Sourced : Politico

By Mujtaba Rahman (Head of Eurasia Group’s Europe practice)

The divided island of Cyprus is probably the closest it has ever been to being reunified. For the first time, both the North and the South have elected leaders who are genuinely willing to work toward a solution to the decades-old conflict.

Over the past year, Nicos Anastasiades, the internationally-recognized Greek Cypriot leader, and Mustafa Akıncı, the president of the self-declared Turkish Cypriot state, advanced the prospects of a deal by tackling thorny questions related to the economy, governance, EU affairs and property exchanges. But despite significant progress, a major roadblock remains: Turkey.

The island’s archaic security-guarantee structure has emerged as a major sticking point in negotiations. Resolving it would require that Turkey cede its right to unilateral intervention on the island and reduce the roughly 40,000 troops that have been stationed in the North since 1974, when Turkey invaded the island after a Greek coup. But its volatile president, Recep Tayyip Erdoğan, appears unwilling to compromise.

Erdoğan is hoping to consolidate his powers in an April referendum on a reform of the Turkish constitution. In order to win, he needs the support of nationalists, who fiercely oppose the idea of Turkey ceding its control over Northern Cyprus.

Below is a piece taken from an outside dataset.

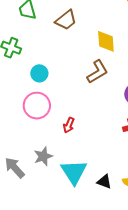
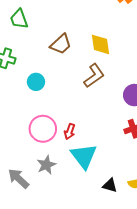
brown trapezoid: (66, 20) -> (61, 44), moved
pink circle: (37, 106) -> (43, 129), moved
cyan triangle: (74, 172) -> (84, 156), moved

As nothing is agreed in the Cyprus deal until every element is agreed, Erdoğan’s stance risks scuppering the negotiations and sinking a golden opportunity to reunify one of Europe’s last divided nations. While many involved in negotiations believe Erdoğan’s stance will soften after the referendum — meaning reunification will be simply delayed, not derailed — this is too optimistic.

Erdoğan will still be mindful of his post-referendum popularity — especially as the country faces down a potential economic crisis. More importantly, the additional presidential powers the referendum would grant him will only be secured after another round of elections, meaning there is a very real risk of early elections — and a real need for him to maintain the support of nationalists.

Turkey does have incentives to support reunification. Its troops in the North are costly, posing a burden at a time when the economy is teetering. An agreement would also allow Turkey to build its economic footprint in a reunified Cyprus and bring it one step closer to its ambition of becoming a regional gas hub.

But these are all secondary considerations in Erdoğan’s drive to consolidate power domestically, and he will be reluctant to do anything that does not directly advance that aim. Polls continue to show that voters are evenly split ahead of April’s referendum. Erdoğan will have to mount an aggressive campaign and mobilize all of his usual levers — control of the media, influence in state institutions, populist economic measures, and worries about the Islamic State, the Kurds and the Gülen movement — to clinch a Yes vote. The Cyprus issue poses a risk to the nationalist votes he desperately needs.

More broadly, Erdoğan has nothing immediate to gain from supporting reunification. The EU is unlikely to throw him a bone — such as visa liberalization — given its preoccupation with the outcome of tight election races in the Netherlands, France and Germany and strong opposition from within EU institutions to making any concessions regarding its already strained relations with Turkey.

The fact that Turkey would also have to forgive a portion of the North’s debt in order to make an agreement economically viable is another reason to be pessimistic. And while U.S. President Donald Trump’s foreign policy priorities are still far from clear, it’s safe to say the U.S. administration is not overly concerned with pushing for reunification or taking a position on Turkey.

Anastasiades and Akıncı, busy fighting an uphill battle to sustain the negotiations’ momentum, have become increasingly vulnerable to negative shifts in public opinion, as well as interference from political parties who oppose the deal from both sides of the island — as evidenced by the recent fallout over a contentious law pushed through the Greek Cypriot parliament by a fringe nationalist party, which makes the commemoration of a 1950 vote to join Greece compulsory in schools.

Add to those factors Anastasiades’ presidential campaign — in which he will be tempted to tack to a more nationalist line — and the possibility that the Turkish Cypriot government could decide to grant Cypriot citizenship to Turkish nationals, and a deal looks increasingly unlikely.

Erdoğan’s ambitions have long imperiled Turkey’s domestic stability and its relations with the EU and other neighbors. Sadly, it now seems they will sink Cyprus’ historic opportunity to reunify as well.